_Provided information_
------

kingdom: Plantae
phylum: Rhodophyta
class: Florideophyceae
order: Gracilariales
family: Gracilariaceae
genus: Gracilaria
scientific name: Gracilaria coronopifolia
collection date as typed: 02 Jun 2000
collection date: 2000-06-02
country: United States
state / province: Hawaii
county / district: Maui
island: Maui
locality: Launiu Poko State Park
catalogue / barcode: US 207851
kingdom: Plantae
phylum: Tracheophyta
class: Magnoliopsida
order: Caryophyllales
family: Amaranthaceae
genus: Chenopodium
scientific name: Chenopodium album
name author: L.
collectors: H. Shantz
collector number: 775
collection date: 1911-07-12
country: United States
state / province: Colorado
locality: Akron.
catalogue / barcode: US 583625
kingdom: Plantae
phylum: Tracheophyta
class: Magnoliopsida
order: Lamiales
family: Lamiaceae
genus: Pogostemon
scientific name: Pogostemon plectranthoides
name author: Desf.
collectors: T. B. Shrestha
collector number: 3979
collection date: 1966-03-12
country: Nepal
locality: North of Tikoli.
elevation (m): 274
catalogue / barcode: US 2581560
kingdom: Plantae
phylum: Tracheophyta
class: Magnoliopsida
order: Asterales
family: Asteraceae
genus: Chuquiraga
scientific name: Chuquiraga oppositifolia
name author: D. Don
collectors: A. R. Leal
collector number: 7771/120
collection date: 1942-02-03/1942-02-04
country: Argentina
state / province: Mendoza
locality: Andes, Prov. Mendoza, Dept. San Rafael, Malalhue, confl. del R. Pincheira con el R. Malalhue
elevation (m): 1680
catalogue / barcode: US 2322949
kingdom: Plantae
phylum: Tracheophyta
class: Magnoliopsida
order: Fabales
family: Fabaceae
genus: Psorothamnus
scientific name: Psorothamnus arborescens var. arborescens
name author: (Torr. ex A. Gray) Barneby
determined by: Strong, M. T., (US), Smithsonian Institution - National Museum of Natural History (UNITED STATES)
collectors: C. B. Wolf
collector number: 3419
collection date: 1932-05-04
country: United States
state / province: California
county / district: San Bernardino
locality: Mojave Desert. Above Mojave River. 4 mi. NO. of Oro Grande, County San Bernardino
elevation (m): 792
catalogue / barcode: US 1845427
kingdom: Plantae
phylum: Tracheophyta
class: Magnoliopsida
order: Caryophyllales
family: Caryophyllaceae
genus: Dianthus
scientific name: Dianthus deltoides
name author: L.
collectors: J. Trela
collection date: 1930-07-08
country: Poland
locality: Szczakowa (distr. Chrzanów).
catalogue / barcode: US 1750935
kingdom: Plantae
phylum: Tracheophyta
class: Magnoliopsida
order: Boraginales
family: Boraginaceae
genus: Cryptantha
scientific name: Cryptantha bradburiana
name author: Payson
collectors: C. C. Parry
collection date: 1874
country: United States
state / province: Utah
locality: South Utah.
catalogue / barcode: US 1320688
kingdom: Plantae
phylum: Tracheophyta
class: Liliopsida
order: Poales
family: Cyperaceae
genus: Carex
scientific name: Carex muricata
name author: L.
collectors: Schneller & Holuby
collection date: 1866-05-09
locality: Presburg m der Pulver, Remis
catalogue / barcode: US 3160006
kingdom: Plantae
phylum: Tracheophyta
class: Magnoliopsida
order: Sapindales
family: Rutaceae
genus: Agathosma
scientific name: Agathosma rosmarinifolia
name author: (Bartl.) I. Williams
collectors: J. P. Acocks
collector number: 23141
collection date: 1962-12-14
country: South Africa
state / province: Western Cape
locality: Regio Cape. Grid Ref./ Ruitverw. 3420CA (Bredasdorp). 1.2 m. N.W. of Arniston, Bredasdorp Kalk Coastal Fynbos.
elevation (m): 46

------

_Task prompt_
Rewrite the lines from the line with "scientific name: Psorothamnus" to the line with "scientific name: Dianthus deltoides", changing "collection date" to "date collected" and leaving everything else as it is.

_Complete answer_
scientific name: Psorothamnus arborescens var. arborescens
name author: (Torr. ex A. Gray) Barneby
determined by: Strong, M. T., (US), Smithsonian Institution - National Museum of Natural History (UNITED STATES)
collectors: C. B. Wolf
collector number: 3419
date collected: 1932-05-04
country: United States
state / province: California
county / district: San Bernardino
locality: Mojave Desert. Above Mojave River. 4 mi. NO. of Oro Grande, County San Bernardino
elevation (m): 792
catalogue / barcode: US 1845427
kingdom: Plantae
phylum: Tracheophyta
class: Magnoliopsida
order: Caryophyllales
family: Caryophyllaceae
genus: Dianthus
scientific name: Dianthus deltoides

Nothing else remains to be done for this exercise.